Sarah Meylan :

«Nous devions reconstruire l’image des vignerons genevois»

Œnologue et vigneronne à Cologny, Sarah Meylan préside la Section genevoise de l’Association suisse des vignerons-encaveurs indépendants (ASVEI). Les efforts mis sur la qualité des vins ayant payés, elle entend accroître leur renommée. Interview.

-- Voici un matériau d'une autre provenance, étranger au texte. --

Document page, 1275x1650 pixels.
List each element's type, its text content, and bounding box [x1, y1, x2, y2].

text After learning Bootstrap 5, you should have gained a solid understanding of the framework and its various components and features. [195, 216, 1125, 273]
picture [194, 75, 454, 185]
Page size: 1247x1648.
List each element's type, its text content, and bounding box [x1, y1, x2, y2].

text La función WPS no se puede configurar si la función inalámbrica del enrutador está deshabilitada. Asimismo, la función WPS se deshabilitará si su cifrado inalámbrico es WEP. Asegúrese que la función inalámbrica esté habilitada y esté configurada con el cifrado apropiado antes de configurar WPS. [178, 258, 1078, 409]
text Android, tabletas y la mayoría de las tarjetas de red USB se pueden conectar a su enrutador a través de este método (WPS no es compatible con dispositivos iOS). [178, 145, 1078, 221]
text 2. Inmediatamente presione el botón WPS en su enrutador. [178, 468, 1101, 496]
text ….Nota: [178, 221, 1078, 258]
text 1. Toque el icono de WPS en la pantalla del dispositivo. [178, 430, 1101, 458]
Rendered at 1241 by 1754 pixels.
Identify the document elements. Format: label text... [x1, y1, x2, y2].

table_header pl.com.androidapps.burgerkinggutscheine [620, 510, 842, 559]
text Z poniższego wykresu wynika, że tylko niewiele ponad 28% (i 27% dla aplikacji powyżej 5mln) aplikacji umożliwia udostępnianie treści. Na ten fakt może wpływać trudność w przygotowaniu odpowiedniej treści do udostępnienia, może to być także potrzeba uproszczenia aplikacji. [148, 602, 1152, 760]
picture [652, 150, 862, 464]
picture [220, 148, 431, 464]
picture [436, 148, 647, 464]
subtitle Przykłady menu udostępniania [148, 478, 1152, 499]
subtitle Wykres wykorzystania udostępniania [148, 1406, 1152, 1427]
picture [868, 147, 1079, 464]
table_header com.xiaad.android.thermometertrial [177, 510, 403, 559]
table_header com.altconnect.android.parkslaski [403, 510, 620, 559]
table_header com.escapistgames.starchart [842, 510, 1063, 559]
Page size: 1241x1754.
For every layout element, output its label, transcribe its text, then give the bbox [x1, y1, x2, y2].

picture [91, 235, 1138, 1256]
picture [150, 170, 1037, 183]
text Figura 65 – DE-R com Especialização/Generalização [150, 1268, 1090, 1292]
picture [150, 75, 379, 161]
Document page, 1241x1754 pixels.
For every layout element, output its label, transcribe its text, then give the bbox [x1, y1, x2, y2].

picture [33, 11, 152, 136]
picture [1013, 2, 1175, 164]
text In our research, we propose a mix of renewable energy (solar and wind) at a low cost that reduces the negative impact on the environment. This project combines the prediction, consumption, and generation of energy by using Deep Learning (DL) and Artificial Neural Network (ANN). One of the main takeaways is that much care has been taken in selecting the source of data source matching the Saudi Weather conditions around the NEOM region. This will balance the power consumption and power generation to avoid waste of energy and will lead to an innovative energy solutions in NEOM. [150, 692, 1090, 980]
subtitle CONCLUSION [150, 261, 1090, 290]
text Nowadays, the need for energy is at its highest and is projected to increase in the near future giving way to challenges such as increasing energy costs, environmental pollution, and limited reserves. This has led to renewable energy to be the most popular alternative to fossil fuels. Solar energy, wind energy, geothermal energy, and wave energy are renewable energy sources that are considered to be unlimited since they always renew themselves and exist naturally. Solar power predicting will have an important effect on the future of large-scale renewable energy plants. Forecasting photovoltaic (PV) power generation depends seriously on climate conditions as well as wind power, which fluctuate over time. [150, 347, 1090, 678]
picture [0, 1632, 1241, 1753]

Dans quel contexte est née l’ASVEI?

L’association a été lancée en 1970 avec pour objectif de faire reconnaître le travail de vigneron-encaveur comme un métier d’artisan. Il était nécessaire de dé- fendre et d’organiser professionnellement les vigne- rons indépendants afin d’assurer une bonne santé à la profession. D’autant qu’à l’époque, la majorité des vignerons préféraient vendre leur production à une coopérative. Les vignerons-encaveurs, qui exploitent un domaine viticole en tant que propriétaire ou locataire et produisent leur vin de la vigne jusqu’à la bouteille, étaient donc largement minoritaires.

Et aujourd’hui?

Leur nombre progresse. Au sein de l’ASVEI, pour le canton de Genève, nous sommes passés de 36 à 47 membres au cours des cinq dernières années. Cette progression est due notamment à la demande des consommateurs pour les produits locaux – légumes, viande, vin – ce qui se traduit par le développement des marchés à la ferme et, bien sûr, à l’excellente qualité des vins genevois.

Quels sont ces nouveaux membres?

Il s’agit de jeunes, majoritairement âgés entre 20 et 30 ans, passionnés et très déterminés, qui décident de reprendre le domaine familial ou de louer des vignes. Ils commencent modestement, souvent avec du matériel d’occasion, en faisant un vin et, peu à peu, ils étoffent leur gamme.

Justement, quelle est la situation aujourd’hui de la viticulture dans le canton?
Dans les années 80, les vins genevois souffraient d’un important déficit d’image: l’année 1982 avait été marquée par l’explosion de la récolte de chasselas en Suisse romande et la cave coopérative genevoise s’effondrait. Elle était alors le seul interlocuteur de l’Etat, la seule image des vins genevois hors du canton. Nous devions reconstruire l’image des vignerons genevois ou disparaître. Il nous aura fallu 20 ans pour relever la réputation du vin genevois et convaincre les consommateurs de goûter à nouveau nos vins.

Que s’est-il passé ensuite?

Le chasselas genevois étant de faible valeur économique, les vignerons-encaveurs ont innové

avec des cépages encore absents de la région. Pour valoriser leur domaine, ils ont cherché à produire des vins haut de gamme. De ce fait, l’organisation et la structure du vignoble ont évolué. Bien des vignerons ont créé leur propre cave, les encaveurs déjà en place se sont affirmés,de nouvelles structures se sont mises en place et la cave coopérative est devenue une société anonyme qui achète la récolte à des fournisseurs. Elle encave actuellement le tiers du vignoble genevois.

Quelle est la place du bio aujourd’hui?

Il connaît un essor grandissant même si la Suisse alémanique est en avance dans ce domaine. A Genève, plusieurs vignerons-encaveurs sont aujourd’hui dans cette démarche bio. Ils progressent pas à pas, commençant d’abord par une parcelle puis une autre. Cela étant, depuis les années nonante tous les vignerons-encaveurs ont déjà adopté les principes de l’agriculture raisonnée.

Quels sont les principaux enjeux à venir pour l’ASVEI?


L’image! Nous devons absolument travailler dans ce sens, être actifs sur le plan de la communication. C’est un enjeu important. Par ailleurs, l’association est présente sur différents fronts, soutenant divers projets comme, par exemple, l’obligation pour les restaurants d’avoir au moins une référence de vin genevois sur leur carte. C’est, du reste, déjà le cas dans le canton de Vaud.

L’association s’est engagée en faveur de la formation en appuyant la création d’un diplôme de technicien «viti-vinicole» dont l’objectif est de former les jeunes dans la perspective de reprendre un domaine. Ce cursus, qui commence en septembre pour la première fois, met l’accent sur les connaissances techniques, bien sûr, mais aussi sur le marketing. Il s’agit d’un diplôme très ciblé qui répond à une vraie attente des futurs vignerons-encaveurs.